Metadata-Version: 2.4
Name: glyphh-code
Version: 0.7.0
Summary: Codebase intelligence for Claude Code — HDC-powered file search
Author-email: Glyphh AI <support@glyphh.ai>
License: AGPL-3.0
Project-URL: Homepage, https://glyphh.ai
Project-URL: Repository, https://github.com/glyphh-ai/glyphh-code
Project-URL: Documentation, https://docs.glyphh.ai
Classifier: Development Status :: 3 - Alpha
Classifier: Intended Audience :: Developers
Classifier: License :: OSI Approved :: GNU Affero General Public License v3
Classifier: Programming Language :: Python :: 3
Classifier: Programming Language :: Python :: 3.10
Classifier: Programming Language :: Python :: 3.11
Classifier: Programming Language :: Python :: 3.12
Classifier: Programming Language :: Python :: 3.13
Classifier: Topic :: Software Development :: Libraries :: Python Modules
Classifier: Topic :: Scientific/Engineering :: Artificial Intelligence
Requires-Python: >=3.10
Description-Content-Type: text/markdown
License-File: LICENSE
Requires-Dist: glyphh[runtime]>=1.3.9
Requires-Dist: requests>=2.28.0
Requires-Dist: tree-sitter>=0.22.0
Requires-Dist: tree-sitter-python>=0.22.0
Requires-Dist: tree-sitter-javascript>=0.22.0
Requires-Dist: tree-sitter-typescript>=0.22.0
Requires-Dist: tree-sitter-go>=0.22.0
Requires-Dist: tree-sitter-rust>=0.22.0
Requires-Dist: tree-sitter-java>=0.22.0
Requires-Dist: tree-sitter-c>=0.22.0
Requires-Dist: tree-sitter-cpp>=0.22.0
Provides-Extra: all-grammars
Requires-Dist: tree-sitter-ruby>=0.22.0; extra == "all-grammars"
Requires-Dist: tree-sitter-c-sharp>=0.22.0; extra == "all-grammars"
Requires-Dist: tree-sitter-swift>=0.22.0; extra == "all-grammars"
Provides-Extra: dev
Requires-Dist: pytest>=7.4.0; extra == "dev"
Requires-Dist: pytest-asyncio>=0.21.0; extra == "dev"
Dynamic: license-file

# Glyphh Code

File-level codebase intelligence for Claude Code.
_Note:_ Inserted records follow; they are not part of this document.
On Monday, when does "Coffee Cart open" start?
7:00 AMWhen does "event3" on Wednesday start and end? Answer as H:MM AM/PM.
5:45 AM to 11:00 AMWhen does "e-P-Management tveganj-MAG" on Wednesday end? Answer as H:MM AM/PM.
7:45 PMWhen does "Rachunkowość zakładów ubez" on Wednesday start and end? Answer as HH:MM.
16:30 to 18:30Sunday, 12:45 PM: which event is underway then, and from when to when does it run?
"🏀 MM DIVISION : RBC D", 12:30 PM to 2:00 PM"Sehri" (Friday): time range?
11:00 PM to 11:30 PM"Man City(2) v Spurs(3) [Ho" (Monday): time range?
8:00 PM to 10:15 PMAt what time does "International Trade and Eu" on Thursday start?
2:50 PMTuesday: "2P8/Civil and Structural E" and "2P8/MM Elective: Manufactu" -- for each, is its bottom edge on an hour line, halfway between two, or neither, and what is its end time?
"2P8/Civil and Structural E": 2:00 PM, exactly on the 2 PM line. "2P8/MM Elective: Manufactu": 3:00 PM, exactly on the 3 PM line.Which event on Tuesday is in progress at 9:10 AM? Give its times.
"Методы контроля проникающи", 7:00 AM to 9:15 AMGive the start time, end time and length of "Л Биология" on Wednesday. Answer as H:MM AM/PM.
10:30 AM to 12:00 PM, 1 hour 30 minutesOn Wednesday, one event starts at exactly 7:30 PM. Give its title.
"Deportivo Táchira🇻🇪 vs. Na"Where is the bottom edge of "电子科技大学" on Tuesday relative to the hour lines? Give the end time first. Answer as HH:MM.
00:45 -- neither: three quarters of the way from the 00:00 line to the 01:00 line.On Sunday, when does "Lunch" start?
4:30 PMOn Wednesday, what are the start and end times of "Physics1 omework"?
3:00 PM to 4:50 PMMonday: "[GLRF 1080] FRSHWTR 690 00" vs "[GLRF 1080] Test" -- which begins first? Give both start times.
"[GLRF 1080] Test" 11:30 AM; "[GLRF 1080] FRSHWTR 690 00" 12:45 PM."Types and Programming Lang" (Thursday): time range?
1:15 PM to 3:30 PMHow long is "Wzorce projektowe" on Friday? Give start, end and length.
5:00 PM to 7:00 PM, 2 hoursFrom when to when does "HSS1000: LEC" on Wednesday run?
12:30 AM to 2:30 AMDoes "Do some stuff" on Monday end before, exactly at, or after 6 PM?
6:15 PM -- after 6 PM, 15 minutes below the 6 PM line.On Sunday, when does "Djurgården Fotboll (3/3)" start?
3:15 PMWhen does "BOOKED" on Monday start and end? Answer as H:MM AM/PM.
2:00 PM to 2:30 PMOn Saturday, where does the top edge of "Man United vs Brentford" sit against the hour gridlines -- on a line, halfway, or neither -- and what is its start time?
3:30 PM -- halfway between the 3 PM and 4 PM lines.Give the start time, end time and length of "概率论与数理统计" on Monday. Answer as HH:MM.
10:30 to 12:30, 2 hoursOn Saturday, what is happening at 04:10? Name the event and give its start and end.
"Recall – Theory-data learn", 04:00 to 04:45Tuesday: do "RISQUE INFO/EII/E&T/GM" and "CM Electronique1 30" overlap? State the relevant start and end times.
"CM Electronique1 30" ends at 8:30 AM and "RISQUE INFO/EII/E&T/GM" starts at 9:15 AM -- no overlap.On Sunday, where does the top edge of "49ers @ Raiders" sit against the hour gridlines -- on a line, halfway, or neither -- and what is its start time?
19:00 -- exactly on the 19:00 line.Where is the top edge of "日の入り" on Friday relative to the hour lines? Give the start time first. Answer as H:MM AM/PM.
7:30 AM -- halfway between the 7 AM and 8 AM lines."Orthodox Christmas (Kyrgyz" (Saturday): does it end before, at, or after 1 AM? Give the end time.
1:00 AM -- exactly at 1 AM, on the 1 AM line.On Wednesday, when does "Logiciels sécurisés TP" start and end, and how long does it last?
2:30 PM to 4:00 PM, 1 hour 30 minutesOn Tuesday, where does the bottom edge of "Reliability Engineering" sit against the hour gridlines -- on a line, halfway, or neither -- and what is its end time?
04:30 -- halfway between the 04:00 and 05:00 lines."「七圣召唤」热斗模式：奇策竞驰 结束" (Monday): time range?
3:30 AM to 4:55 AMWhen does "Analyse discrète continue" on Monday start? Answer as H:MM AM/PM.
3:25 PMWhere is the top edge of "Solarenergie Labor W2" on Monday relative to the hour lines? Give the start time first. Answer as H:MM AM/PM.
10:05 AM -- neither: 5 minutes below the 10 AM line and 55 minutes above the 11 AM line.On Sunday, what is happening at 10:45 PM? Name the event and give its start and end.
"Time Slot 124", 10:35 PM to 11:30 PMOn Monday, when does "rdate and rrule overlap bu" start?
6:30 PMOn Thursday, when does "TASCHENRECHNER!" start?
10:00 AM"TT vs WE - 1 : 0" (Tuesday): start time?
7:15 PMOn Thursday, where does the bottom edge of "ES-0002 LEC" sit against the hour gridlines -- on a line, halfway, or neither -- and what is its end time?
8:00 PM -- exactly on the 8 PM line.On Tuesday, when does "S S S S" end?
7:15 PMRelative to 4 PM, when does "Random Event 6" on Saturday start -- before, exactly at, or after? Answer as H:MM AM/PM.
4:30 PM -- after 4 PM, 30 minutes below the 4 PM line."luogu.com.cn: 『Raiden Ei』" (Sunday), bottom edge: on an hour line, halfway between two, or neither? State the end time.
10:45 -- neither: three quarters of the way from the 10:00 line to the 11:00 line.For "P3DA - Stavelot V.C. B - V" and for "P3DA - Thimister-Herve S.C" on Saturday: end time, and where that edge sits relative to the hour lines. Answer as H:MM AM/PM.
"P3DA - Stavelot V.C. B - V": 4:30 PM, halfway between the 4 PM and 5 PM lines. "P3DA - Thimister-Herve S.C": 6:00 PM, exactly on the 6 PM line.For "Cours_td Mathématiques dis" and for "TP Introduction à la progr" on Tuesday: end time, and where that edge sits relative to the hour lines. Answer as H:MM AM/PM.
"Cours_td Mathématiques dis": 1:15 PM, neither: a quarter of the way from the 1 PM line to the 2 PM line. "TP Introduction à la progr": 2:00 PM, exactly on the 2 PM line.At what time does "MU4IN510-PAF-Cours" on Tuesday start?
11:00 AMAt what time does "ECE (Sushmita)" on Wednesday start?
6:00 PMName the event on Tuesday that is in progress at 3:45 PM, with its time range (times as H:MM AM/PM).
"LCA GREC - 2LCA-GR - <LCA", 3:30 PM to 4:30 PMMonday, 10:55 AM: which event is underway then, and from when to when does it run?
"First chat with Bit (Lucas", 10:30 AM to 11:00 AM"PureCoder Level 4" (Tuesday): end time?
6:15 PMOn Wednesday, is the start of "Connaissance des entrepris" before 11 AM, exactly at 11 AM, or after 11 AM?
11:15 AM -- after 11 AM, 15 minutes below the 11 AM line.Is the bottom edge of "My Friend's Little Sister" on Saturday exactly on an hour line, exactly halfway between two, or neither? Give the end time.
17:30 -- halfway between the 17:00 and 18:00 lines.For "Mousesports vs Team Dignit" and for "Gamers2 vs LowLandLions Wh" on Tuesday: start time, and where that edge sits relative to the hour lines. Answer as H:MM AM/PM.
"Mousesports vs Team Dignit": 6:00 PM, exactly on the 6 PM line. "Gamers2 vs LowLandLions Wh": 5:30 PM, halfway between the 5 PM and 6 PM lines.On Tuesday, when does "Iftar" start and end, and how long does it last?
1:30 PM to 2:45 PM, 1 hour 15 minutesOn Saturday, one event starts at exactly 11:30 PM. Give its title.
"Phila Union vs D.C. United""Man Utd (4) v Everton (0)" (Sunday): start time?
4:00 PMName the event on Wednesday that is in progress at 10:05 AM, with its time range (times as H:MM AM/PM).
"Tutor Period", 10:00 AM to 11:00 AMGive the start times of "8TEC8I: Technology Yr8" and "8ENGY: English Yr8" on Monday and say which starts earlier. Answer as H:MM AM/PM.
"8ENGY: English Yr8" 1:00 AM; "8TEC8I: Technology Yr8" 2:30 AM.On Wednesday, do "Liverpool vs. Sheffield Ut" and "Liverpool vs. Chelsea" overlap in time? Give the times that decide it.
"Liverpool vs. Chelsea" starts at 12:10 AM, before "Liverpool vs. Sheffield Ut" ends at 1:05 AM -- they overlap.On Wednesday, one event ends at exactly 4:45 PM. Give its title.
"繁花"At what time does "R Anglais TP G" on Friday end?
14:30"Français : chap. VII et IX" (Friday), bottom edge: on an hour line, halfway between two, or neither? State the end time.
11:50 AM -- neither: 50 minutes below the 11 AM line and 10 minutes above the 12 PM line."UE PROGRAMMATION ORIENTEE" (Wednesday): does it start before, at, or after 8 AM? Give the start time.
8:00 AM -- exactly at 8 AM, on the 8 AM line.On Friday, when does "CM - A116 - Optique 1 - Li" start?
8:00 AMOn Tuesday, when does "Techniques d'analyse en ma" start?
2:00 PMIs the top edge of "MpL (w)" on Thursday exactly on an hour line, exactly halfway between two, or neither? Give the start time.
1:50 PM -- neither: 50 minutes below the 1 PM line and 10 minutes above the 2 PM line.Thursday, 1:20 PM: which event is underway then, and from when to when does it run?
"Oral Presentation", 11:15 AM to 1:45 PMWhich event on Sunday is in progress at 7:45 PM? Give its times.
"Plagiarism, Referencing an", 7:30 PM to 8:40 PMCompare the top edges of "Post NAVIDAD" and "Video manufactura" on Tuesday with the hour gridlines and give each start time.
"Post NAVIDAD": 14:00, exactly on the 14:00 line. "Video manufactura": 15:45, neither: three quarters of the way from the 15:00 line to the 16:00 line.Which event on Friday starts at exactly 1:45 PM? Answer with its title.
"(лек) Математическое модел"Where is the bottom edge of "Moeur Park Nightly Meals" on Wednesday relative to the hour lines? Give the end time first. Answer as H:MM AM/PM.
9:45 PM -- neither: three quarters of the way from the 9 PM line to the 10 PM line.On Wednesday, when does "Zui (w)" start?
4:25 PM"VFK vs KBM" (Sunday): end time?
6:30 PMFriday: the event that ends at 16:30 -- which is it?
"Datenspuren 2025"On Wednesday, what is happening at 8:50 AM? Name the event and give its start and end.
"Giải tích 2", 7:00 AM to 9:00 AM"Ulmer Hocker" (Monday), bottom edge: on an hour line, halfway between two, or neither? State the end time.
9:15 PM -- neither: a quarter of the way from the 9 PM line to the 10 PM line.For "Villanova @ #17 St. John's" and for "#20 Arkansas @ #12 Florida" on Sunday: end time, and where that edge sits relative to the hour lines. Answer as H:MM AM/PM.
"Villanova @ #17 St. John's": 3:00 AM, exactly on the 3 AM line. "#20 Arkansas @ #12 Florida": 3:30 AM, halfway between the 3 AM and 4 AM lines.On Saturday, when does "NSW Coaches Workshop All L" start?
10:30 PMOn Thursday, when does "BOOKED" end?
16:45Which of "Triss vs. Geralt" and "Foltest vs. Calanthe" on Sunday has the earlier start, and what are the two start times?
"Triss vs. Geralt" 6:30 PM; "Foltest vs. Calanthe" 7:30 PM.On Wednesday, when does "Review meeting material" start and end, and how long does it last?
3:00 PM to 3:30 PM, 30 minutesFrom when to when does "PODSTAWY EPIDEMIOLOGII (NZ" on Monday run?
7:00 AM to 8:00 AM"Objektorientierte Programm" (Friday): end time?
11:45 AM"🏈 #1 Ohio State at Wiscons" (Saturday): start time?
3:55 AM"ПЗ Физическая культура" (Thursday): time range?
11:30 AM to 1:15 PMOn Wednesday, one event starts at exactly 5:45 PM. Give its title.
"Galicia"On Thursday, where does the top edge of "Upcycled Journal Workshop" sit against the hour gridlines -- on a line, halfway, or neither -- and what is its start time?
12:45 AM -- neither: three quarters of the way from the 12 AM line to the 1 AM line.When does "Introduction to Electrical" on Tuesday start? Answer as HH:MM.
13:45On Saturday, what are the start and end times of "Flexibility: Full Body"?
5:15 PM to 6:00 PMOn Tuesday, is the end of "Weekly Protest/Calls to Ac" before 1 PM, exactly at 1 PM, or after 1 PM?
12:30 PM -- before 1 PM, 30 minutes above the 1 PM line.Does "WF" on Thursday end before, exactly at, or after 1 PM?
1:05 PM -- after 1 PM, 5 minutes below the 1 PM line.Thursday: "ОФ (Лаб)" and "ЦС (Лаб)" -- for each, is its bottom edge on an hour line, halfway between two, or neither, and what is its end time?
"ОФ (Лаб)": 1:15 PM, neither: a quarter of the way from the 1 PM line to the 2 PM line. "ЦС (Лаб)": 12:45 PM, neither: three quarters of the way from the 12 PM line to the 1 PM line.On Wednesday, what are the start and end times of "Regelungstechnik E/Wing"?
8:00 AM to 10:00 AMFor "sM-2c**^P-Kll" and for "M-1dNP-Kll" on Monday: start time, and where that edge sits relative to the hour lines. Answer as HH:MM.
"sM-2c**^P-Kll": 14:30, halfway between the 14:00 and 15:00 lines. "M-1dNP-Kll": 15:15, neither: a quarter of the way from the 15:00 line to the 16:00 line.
Encodes every source file in
your repo as an HDC vector. Claude Code queries the index instead of scanning
files.

Same architecture as glyphh-pipedream (3,146 apps) and glyphh-bfcl (#1 on
BFCL V4). No LLM at build time. No LLM at search time. Pure HDC encoding and
cosine search.

Built on [**Glyphh Ada 1.1**](https://www.glyphh.ai/products/runtime) · **[Docs →](https://glyphh.ai/docs)** · **[Glyphh Hub →](https://glyphh.ai/hub)** · **License: [AGPL-3.0](LICENSE)**

---

> **Benchmark results** on a 766-file repo (fastmcp), Sonnet 4.6:
>
> ### Blast radius: 1 tool call vs 32
>
> | Metric | With Glyphh | Without Glyphh | Delta |
> |--------|-------------|----------------|-------|
> | **Cost** | $0.10 – $0.17 | $0.21 – $0.23 | **-26% to -50%** |
> | **API time** | 14 – 16s | 58 – 68s | **-72% to -79%** |
> | **Tool calls** | 1 MCP call | 14 – 32 (Explore agent) | **-93% to -97%** |
>
> Same answer. One `glyphh_related` call replaces an Explore subagent that
> greps/globs/reads its way to the same result across 14-32 tool calls.
>
> ### Capabilities with zero grep equivalent
>
> | Tool | What it does | Benchmark |
> |------|-------------|-----------|
> | `glyphh_drift` | Semantic drift score for a file (cosmetic → architectural) | 3/3, $0.08/query |
> | `glyphh_risk` | Aggregate risk profile for a commit or working tree | 2/2, $0.08/query |
>
> **Not a Grep replacement.** Grep wins for navigation and file search — the
> LLM is excellent at grepping its way to any answer. Glyphh adds blast radius
> analysis, drift scoring, and risk profiling — things grep cannot do.
>
> See [benchmark/BENCHMARK.md](benchmark/BENCHMARK.md) for full results.

## Prerequisites

- **Python ≥ 3.10**
- **Claude Code CLI** — `npm install -g @anthropic-ai/claude-code`
  (required for `code init` to register the MCP server and configure hooks)


## Quick Start

One install, one command. No Docker, no PostgreSQL, no auth required.

```bash
pip install glyphh-code
```

This installs the Glyphh runtime, CLI, and the Code model as a single package.

Then from your project root:

```bash
glyphh            # enter the Glyphh shell
code init .       # deploy model, compile codebase, configure Claude Code
```

That's it. `code init` handles everything:

1. **Starts a local dev server** (SQLite, no Docker needed)
2. **Deploys the Code model** to the running runtime
3. **Compiles your codebase** into an HDC vector index
4. **Configures Claude Code** — adds MCP server, search gate hooks, permissions

Restart Claude Code to activate. In VS Code: `Cmd+Shift+P` → "Claude Code:
Restart". In the CLI: exit and re-enter the session.

Verify the connection with `/mcp` — you should see `glyphh_search`,
`glyphh_related`, `glyphh_drift`, `glyphh_risk`, and `glyphh_stats` listed
as available tools.


## Using PostgreSQL + pgvector (optional)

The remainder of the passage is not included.